After making a documentary about presidential chiefs of staff two years ago, filmmaker Jules Naudet joked about focusing on another important government job where it would seem next to impossible to get interview subjects to speak candidly, if at all.
His new subject? Former directors of the Central Intelligence Agency.
Much to the surprise of Naudet and fellow producers, former CIA chiefs and other key officials agreed to participate. At a time the agency's work seems more important than ever, they talk bluntly about terror threats, drone strikes, secret interrogation sites and torture for a documentary that premieres on Showtime on Saturday at 9 p.m. ET.
The opening of "The Spymasters: CIA in the Crosshairs" illustrates the stakes involved. Former Obama administration director Leon Panetta describes wrestling with decision to order a drone strike on a man suspected of planning the deaths of two CIA agents in an attack dramatized in the movie "Zero Dark Thirty." He knew that women and children would also die if the drone hit its mark. The segment humanizes the job from the start.
"People don't appreciate the responsibilities that the CIA directors have had, especially now," said Susan Zirinsky, CBS News veteran and executive producer. "These are life and death decisions that they have on their hands. I think that gets lost in what people think the CIA is."
Panetta freely acknowledges a drone program that the CIA doesn't officially talk about. During the film, some former CIA officials debate the morality and effectiveness of drone killings, while others won't touch the subject. Former acting director Michael Morell, now a CBS analyst, expresses surprise on camera to learn that others discussed signature strikes.
"These are grown-ups," said Chris Whipple, who interviews each of the directors on camera. "No one tells Bob Gates and Leon Panetta what they can say, which is not to say that they are going to be cavalier."
Former President George H.W. Bush, a CIA director in the Ford administration, was the first interview, and his participation seemed to encourage others.
George Tenet was the last to agree. He's arguably the most important, since his tenure (1997-2004) encompassed the Sept. 11, 2001 terrorist strikes, claims that Saddam Hussein had weapons of mass destruction and opening of secret sites to interrogate suspected terrorists.
"I think he came for history," Whipple said.
Tenet tells of being so alarmed about intelligence indicating an imminent al-Qaida attack that he called the White House on July 10, 2001, and insisted upon coming over immediately for a meeting. "Viewers can judge whether the White House ignored those warnings or not," Whipple said.
Former agency official Cofer Black said in the film that he gets angry when people describe those attacks as an intelligence failure. "We knew this was coming," he said.
Interrogation techniques that some judged as torture — the subject of a scathing Senate Intelligence Committee report a year ago — was a debate topic within the CIA, too. Current director John Brennan expresses regret over not being more vocal about his objections and said he would refuse to waterboard a detainee even if ordered by the president.
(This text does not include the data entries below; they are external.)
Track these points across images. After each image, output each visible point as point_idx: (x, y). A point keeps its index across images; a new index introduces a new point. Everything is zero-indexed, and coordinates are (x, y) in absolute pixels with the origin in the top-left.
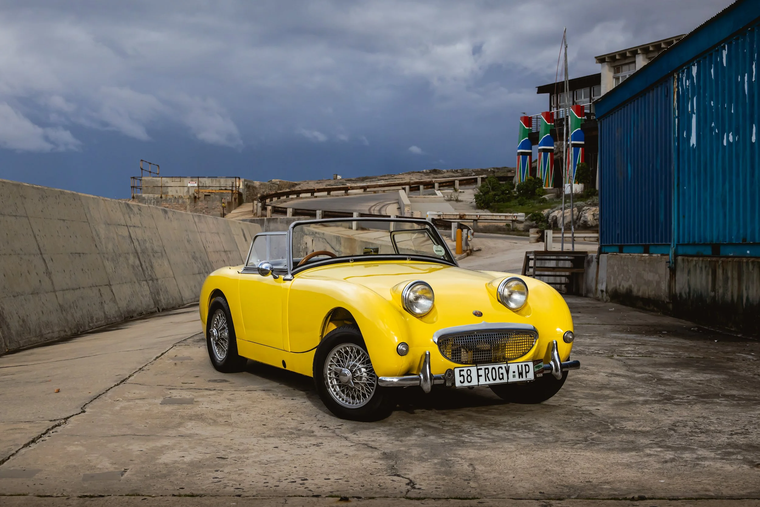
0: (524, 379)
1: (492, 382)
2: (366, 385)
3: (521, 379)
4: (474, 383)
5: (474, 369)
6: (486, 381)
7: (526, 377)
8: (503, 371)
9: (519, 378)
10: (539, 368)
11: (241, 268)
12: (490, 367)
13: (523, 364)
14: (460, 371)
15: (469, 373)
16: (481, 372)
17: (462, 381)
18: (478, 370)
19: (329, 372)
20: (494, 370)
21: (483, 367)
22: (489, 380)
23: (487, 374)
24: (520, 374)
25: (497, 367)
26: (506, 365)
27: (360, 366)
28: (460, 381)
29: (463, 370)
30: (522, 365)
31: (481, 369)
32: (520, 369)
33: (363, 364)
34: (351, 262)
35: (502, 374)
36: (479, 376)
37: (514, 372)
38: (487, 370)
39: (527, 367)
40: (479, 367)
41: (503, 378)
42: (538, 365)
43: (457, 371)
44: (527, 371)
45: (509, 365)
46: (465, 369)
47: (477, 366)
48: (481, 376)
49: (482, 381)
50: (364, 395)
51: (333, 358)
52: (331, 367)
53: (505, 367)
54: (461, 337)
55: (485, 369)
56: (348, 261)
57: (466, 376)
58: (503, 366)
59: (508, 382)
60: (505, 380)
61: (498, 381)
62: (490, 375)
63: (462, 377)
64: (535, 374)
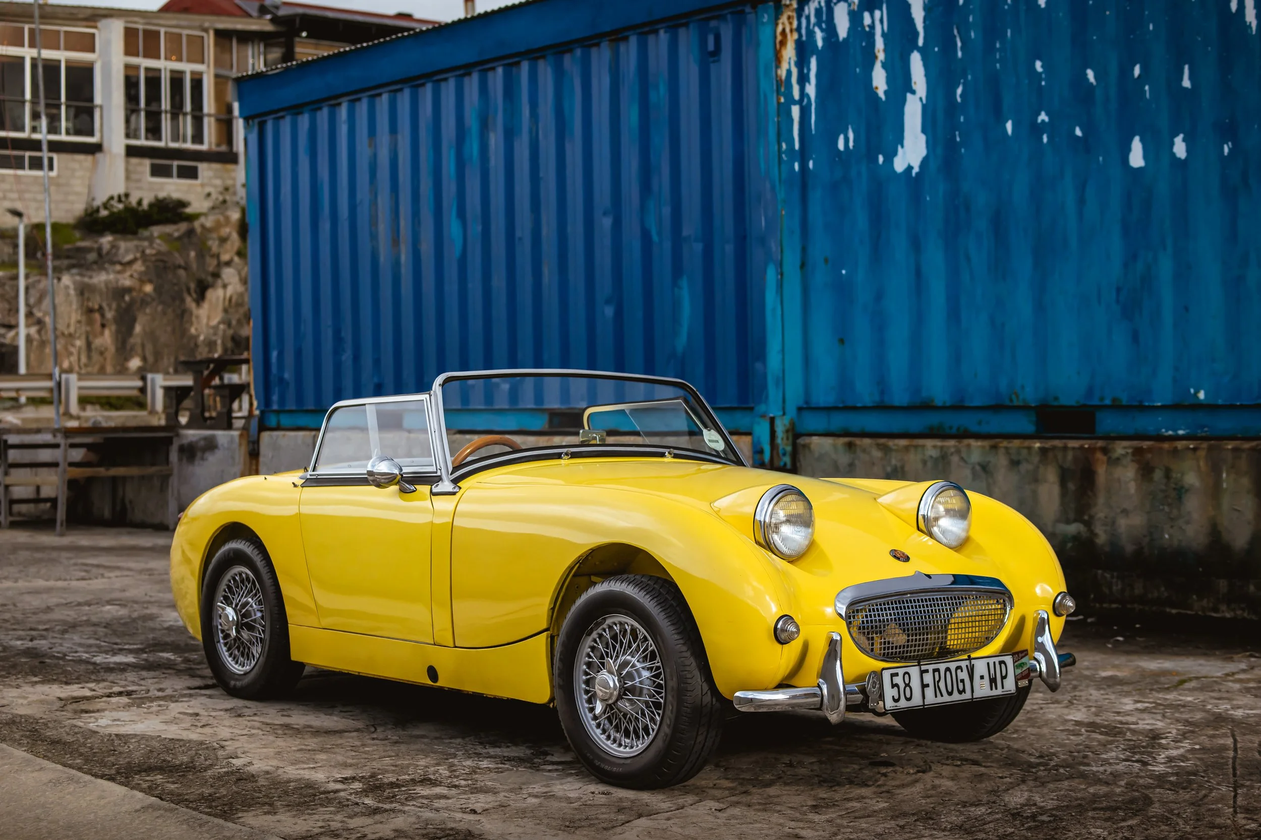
0: (999, 692)
1: (946, 698)
2: (648, 707)
3: (995, 693)
4: (917, 701)
5: (914, 672)
6: (936, 696)
7: (1003, 688)
8: (964, 675)
9: (991, 689)
10: (1022, 667)
11: (296, 477)
12: (942, 667)
13: (997, 660)
14: (893, 675)
15: (907, 681)
16: (928, 678)
17: (896, 697)
18: (922, 672)
19: (584, 678)
20: (948, 673)
21: (931, 668)
22: (942, 696)
23: (939, 681)
24: (993, 681)
25: (953, 666)
26: (967, 662)
27: (639, 665)
28: (893, 697)
29: (897, 674)
30: (994, 663)
31: (927, 671)
32: (992, 671)
33: (645, 659)
34: (566, 457)
35: (962, 681)
36: (924, 686)
37: (982, 677)
38: (937, 674)
39: (1003, 666)
40: (923, 668)
41: (964, 690)
42: (1020, 662)
43: (886, 676)
44: (1004, 674)
45: (973, 662)
46: (901, 672)
47: (919, 665)
48: (928, 686)
49: (931, 698)
50: (646, 730)
51: (593, 649)
52: (589, 668)
53: (967, 666)
54: (884, 604)
55: (935, 671)
56: (559, 456)
57: (902, 686)
58: (964, 664)
59: (973, 698)
60: (967, 695)
61: (956, 697)
62: (942, 685)
63: (896, 688)
64: (1017, 680)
Tenet, for his part, said, "we didn't have time to become their best friends."
"I still look at the ceiling at night about a lot of things," Tenet says in the documentary, "and I'll keep them to myself forever."
Each of the directors is at the center of the constant tension between protecting the nation's liberties and ideals while also trying to protect the nation from harm.
To a person, all the wives of the former directors say they could see the toll that the job took on their husbands, who every day learn about horrible things that people want to do to the country. Senior counterterrorism official Gina Bennett talks about how the work negatively affected her home life.
"They feel that they are the soldiers on the front lines and everyone in the country hates them or mistrusts them or thinks that they are out to do the most horrible things," said Gedeon Naudet, Jules' brother and filmmaker partner. "It is extremely dangerous to their psyches, to a point where they even believe that what they say won't matter."
Don't dismiss ego as a motivation for participating in the film, either. Folks like Black and former counterterrorism expert Jose Rodriguez are colorful officials who don't shrink from debating any of the issues involved.
"This was a cast of characters that Aaron Sorkin would not have come up with," Whipple said.
Producers will also make a version of the documentary to air on CBS next year, perhaps updated with current events: last-minutes changes were made for Showtime to incorporate the Paris attacks. There are also discussions about other uses for material collected in the interviews that did not make it into "Spymasters."